Five-Minute Relationship Repair
Quickly heal upsets, Deepen intimacy and Use differences to strengthen love by Susan Campbell and John Grey (con’t)
3 Helpful Tips from The Relationship Repair Book
There were three bits of information that I found very helpful in the first few chapters of their book.
1. Being Triggered
What was actually new for me was their comparison of being triggered, to drinking too much alcohol. We all know that an excess of alcohol can impair our ability to think straight. “The same goes for adrenaline (the fight or flight response) or anesthesia (the freeze response).” (p.22) While there are no empty bottles on the table, the survival alarm of our old brain dumps powerful chemicals into our system without our conscious choice.
Understanding this helps take the blame out of the process when you or your partner get triggered, which is the word they use for a stimulus that sets off the survival alarm. The alarm reacts instinctively and without your permission. Repair then is not about blaming, but taking steps to get your higher brain back online.
2. Right Brain Dominance
The second interesting piece for me, was to be reminded, that “before two years of age, our right brains are dominant. Most of our information about our safety and security comes via our caregivers’ vocal tones, touch, facial expressions, and gestures – through non-verbal communication.” (p.76) These are the earliest learning experiences of the child and they are being read very carefully by the child’s survival alarm brain.
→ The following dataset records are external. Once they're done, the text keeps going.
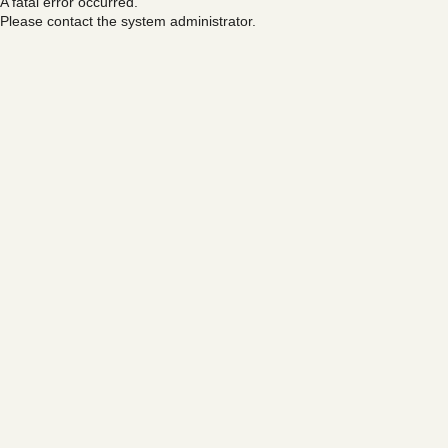
A fatal error occurred.
Please contact the system administrator.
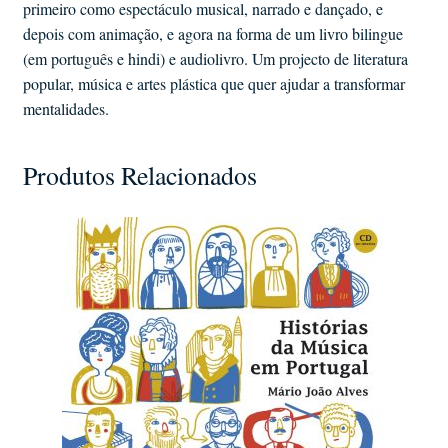
primeiro como espectáculo musical, narrado e dançado, e
depois com animação, e agora na forma de um livro bilingue
(em português e hindi) e audiolivro. Um projecto de literatura
popular, música e artes plástica que quer ajudar a transformar
mentalidades.
Produtos Relacionados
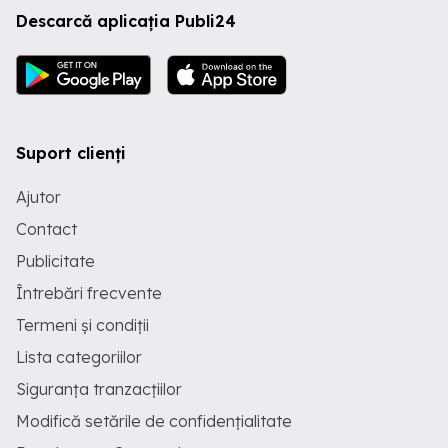
Descarcă aplicația Publi24
Suport clienți
Ajutor
Contact
Publicitate
Întrebări frecvente
Termeni și condiții
Lista categoriilor
Siguranța tranzacțiilor
Modifică setările de confidențialitate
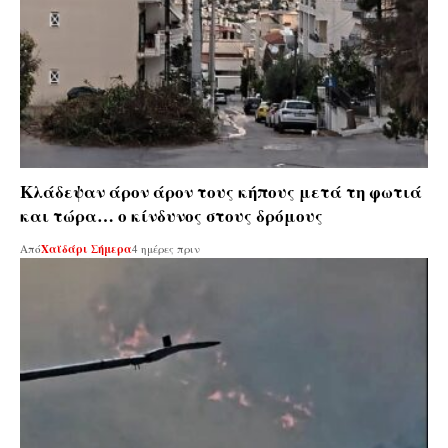
Κλάδεψαν άρον άρον τους κήπους μετά τη φωτιά
και τώρα… ο κίνδυνος στους δρόμους
Από
Χαϊδάρι Σήμερα
4 ημέρες πριν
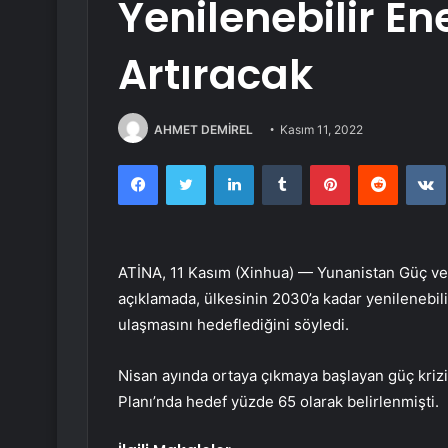
Yenilenebilir En
Artıracak
AHMET DEMİREL
Kasım 11, 2022
Facebook
Twitter
LinkedIn
Tumblr
Pinterest
Reddit
ATİNA, 11 Kasım (Xinhua) — Yunanistan Güç ve
açıklamada, ülkesinin 2030’a kadar yenilenebil
ulaşmasını hedeflediğini söyledi.
Nisan ayında ortaya çıkmaya başlayan güç kriziy
Planı’nda hedef yüzde 65 olarak belirlenmişti.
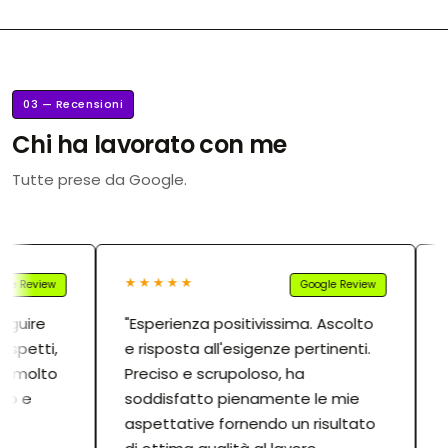
03 — Recensioni
Chi ha lavorato con me
Tutte prese da Google.
★★★★★
★
e Review
Google Review
guire
"Esperienza positivissima. Ascolto
"H
spetti,
e risposta all'esigenze pertinenti.
di
t molto
Preciso e scrupoloso, ha
sv
o e
soddisfatto pienamente le mie
cr
aspettative fornendo un risultato
se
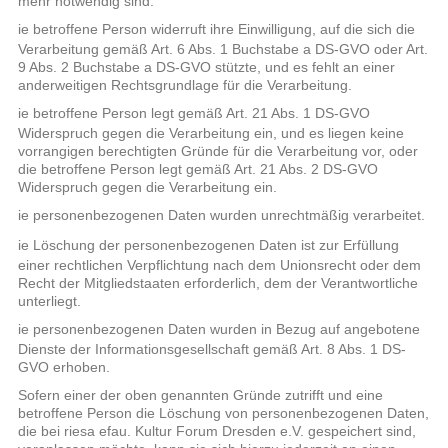
mehr notwendig sind.
Die betroffene Person widerruft ihre Einwilligung, auf die sich die
o
Verarbeitung gemäß Art. 6 Abs. 1 Buchstabe a DS-GVO oder Art.
9 Abs. 2 Buchstabe a DS-GVO stützte, und es fehlt an einer
anderweitigen Rechtsgrundlage für die Verarbeitung.
Die betroffene Person legt gemäß Art. 21 Abs. 1 DS-GVO
o
Widerspruch gegen die Verarbeitung ein, und es liegen keine
vorrangigen berechtigten Gründe für die Verarbeitung vor, oder
die betroffene Person legt gemäß Art. 21 Abs. 2 DS-GVO
Widerspruch gegen die Verarbeitung ein.
Die personenbezogenen Daten wurden unrechtmäßig verarbeitet.
o
Die Löschung der personenbezogenen Daten ist zur Erfüllung
o
einer rechtlichen Verpflichtung nach dem Unionsrecht oder dem
Recht der Mitgliedstaaten erforderlich, dem der Verantwortliche
unterliegt.
Die personenbezogenen Daten wurden in Bezug auf angebotene
o
Dienste der Informationsgesellschaft gemäß Art. 8 Abs. 1 DS-
GVO erhoben.
Sofern einer der oben genannten Gründe zutrifft und eine
betroffene Person die Löschung von personenbezogenen Daten,
die bei riesa efau. Kultur Forum Dresden e.V. gespeichert sind,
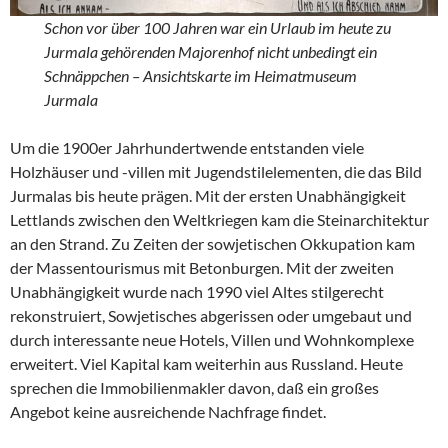
Schon vor über 100 Jahren war ein Urlaub im heute zu
Jurmala gehörenden Majorenhof nicht unbedingt ein
Schnäppchen – Ansichtskarte im Heimatmuseum
Jurmala
Um die 1900er Jahrhundertwende entstanden viele
Holzhäuser und -villen mit Jugendstilelementen, die das Bild
Jurmalas bis heute prägen. Mit der ersten Unabhängigkeit
Lettlands zwischen den Weltkriegen kam die Steinarchitektur
an den Strand. Zu Zeiten der sowjetischen Okkupation kam
der Massentourismus mit Betonburgen. Mit der zweiten
Unabhängigkeit wurde nach 1990 viel Altes stilgerecht
rekonstruiert, Sowjetisches abgerissen oder umgebaut und
durch interessante neue Hotels, Villen und Wohnkomplexe
erweitert. Viel Kapital kam weiterhin aus Russland. Heute
sprechen die Immobilienmakler davon, daß ein großes
Angebot keine ausreichende Nachfrage findet.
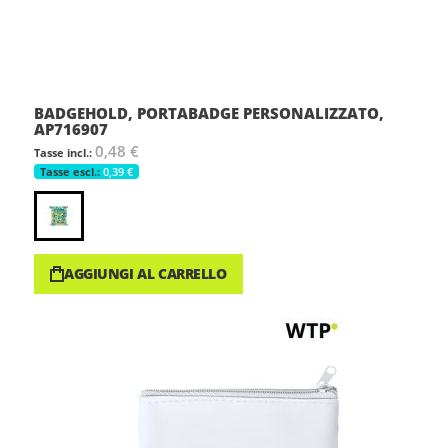
BADGEHOLD, PORTABADGE PERSONALIZZATO,
AP716907
0,48 €
0,39 €
AGGIUNGI AL CARRELLO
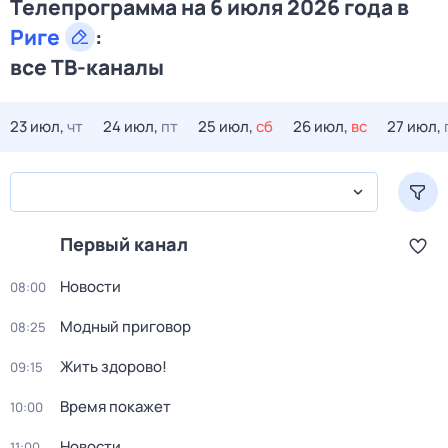
Телепрограмма на 6 июля 2026 года в
Риге
:
все ТВ-каналы
23 июл,
чт
24 июл,
пт
25 июл,
сб
26 июл,
вс
27 июл,
Первый канал
Новости
08:00
Модный приговор
08:25
Жить здорово!
09:15
Время покажет
10:00
Новости
11:00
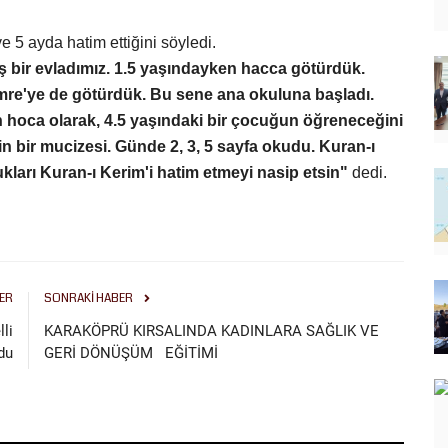
e 5 ayda hatim ettiğini söyledi.
ş bir evladımız. 1.5 yaşındayken hacca götürdük.
Umre'ye de götürdük. Bu sene ana okuluna başladı.
 hoca olarak, 4.5 yaşındaki bir çocuğun öğreneceğini
 bir mucizesi. Günde 2, 3, 5 sayfa okudu. Kuran-ı
ları Kuran-ı Kerim'i hatim etmeyi nasip etsin"
dedi.
ER
SONRAKI HABER
lli
KARAKÖPRÜ KIRSALINDA KADINLARA SAĞLIK VE
du
GERİ DÖNÜŞÜM EĞİTİMİ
Later on, in a relationship, it might be a tone of voice or a look or gesture that triggers the survival alarm more than the spoken words. (How you say something is often more important than what you say.) Most of the time adults have no idea what old programming lies at the root of their triggers. Their survival alarm does not distinguish that the present sounds or looks are coming from different people in an entirely different time and place. The third bit also makes complete sense:
3. Survival Alarm System
“Our alarm systems are built to make mistakes. A good alarm, by its very nature, will overgeneralize and sound a lot of false alarms. It’s about survival, after all. Hence, our alarms go off automatically if an intimate partner does something even remotely similar to earlier painful or scary experiences. In an intimate partnership, we need to feel emotionally safe and secure. Otherwise, we will be triggered to some degree.”(p.18)
What can you do? “Step one is to accept that this sort of thing happens – even to the nicest, most intelligent and conscious people. Step two is learning how to recognize the early warning signs of being triggered.” (p.23) Step three I would suggest, is to stop digging the proverbial hole deeper with the shovels of “blaming, criticizing, name-calling, judging, attacking, prodding, pursuing, provoking, getting defensive, withdrawing, shutting down, proving you’re right, and trying to win.” These reactive behaviors are signs that your higher brain has gotten hijacked. (pp.15-16.)